Phänomenen auf der Spur
„Allerdings war nicht klar wie man diese Effekte bewusst erzeugen kann. Dieser Forschungsfrage widme ich mich seit 2010“, erklärt Tubin, der sich in Laborversuchen zu Beginn den Aufbau eines Krebsgeschwürs genau anschaute. „Ein Tumor besteht aus mehreren Schichten. Im Inneren befindet sich immer ein toter, inaktiver Kern, der weder auf Chemo- noch auf Radioonkologische Therapien reagiert“, berichtet Tubin. Um den Kern findet sich eine relativ schmale Schicht. Diese sogenannte hypoxische Schicht ist wenig aktiv und ebenfalls sehr resistent gegenüber Bestrahlungen. Ganz im Gegensatz zur nächsten Schicht. „Diese ist hochaktiv und lässt den Tumor wachsen“, so der Facharzt.
Teilbestrahlungen
Bei der Behandlung einer Krebserkrankung gehen Mediziner so vor, dass sie immer den gesamten Tumor sowie einen kleinen Teil des gesunden Gewebes bestrahlen. Dr. Tubin schlug im Rahmen seiner Forschungsarbeit einen neuen Weg ein. „Ich habe Zellen aus der hypoxischen Schicht entnommen, die grundsätzlich wenig aktiv und gegen strahlentherapeutische Interventionen resistent sind. Diese Zellen habe ich einer sehr hohen Strahlendosis ausgesetzt – mit dem Ergebnis, dass sich sowohl der Abscopal- als auch der Bystander-Effekt bestätigen ließen. Bewusst und wiederholbar. Eine wirkliche Sensation“, freut sich Tubin, der bald erste Patienten in seine Forschungsarbeiten miteinbezog. Die Patienten unterzogen sich dabei ausschließlich einer Strahlentherapie, ohne einer zusätzlichen Behandlung wie Chemo- oder Immuntherapie. „Es wurde immer nur ein kleiner Teil des Tumors, nämlich die hypoxische Schicht mit einer hohen Dosis bestrahlt“, berichtet Tubin.

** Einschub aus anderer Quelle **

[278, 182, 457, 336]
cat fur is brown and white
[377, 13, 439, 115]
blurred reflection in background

Mit großem Erfolg. „Tatsächlich bildeten sich Tumoren sowie Metastasen deutlich zurück bzw. waren nach der Behandlung nicht mehr nachweisbar“, bestätigt auch Institutsvorstand Prim. Dr. Wolfgang Raunik den Forschungserfolg. Das umliegende Gewebe bzw. die Organe nahmen durch die Bestrahlungstechnik keinen Schaden. „Es ist eine nebenwirkungsarme Technik“, erklärt Dr. Tubin.
Einladung zu Kongress
Die internationale Fachgesellschaft für Strahlentherapie wurde bereits auf die Forschungsarbeiten von Dr. Tubin aufmerksam. „Vor kurzem erhielt ich eine Einladung zum weltweit größten Strahlenkongress in den USA, wo ich meine Studien im Oktober 2018 präsentieren werde.“ Zudem wurde Dr. Tubin im Mai 2018 in Dublin für seine Forschungsarbeiten ausgezeichnet.
Nun sind weiterführende Studien geplant. Innerhalb des nächsten Jahres am Klinikum Klagenfurt am Wörthersee, später auch international. „Bestätigen sich die Forschungsarbeiten von Dr. Tubin, könnte dies die Therapie bei fortgeschrittenen Tumorerkrankungen revolutionieren“, ist sich Prim. Dr. Raunik sicher.
Studien im Klinikum Klagenfurt
Das Klinikum Klagenfurt am Wörthersee nimmt seit 1992 an medizinischen Studien teil. Jährlich werden rund 200 Forschungsarbeiten an den unterschiedlichen Abteilungen durchgeführt. Außerdem befindet sich derzeit ein Studienzentrum im Aufbau, das von Dr. Sandra Gallowitsch geleitet wird. Mit den Studien ist es möglich, der Kärntner Bevölkerung hochinnovative Medizin um Jahre früher anbieten zu können. Im Bereich der Krebstherapie ist zudem geplant, ein Cancer Center im Klinikum Klagenfurt zu etablieren.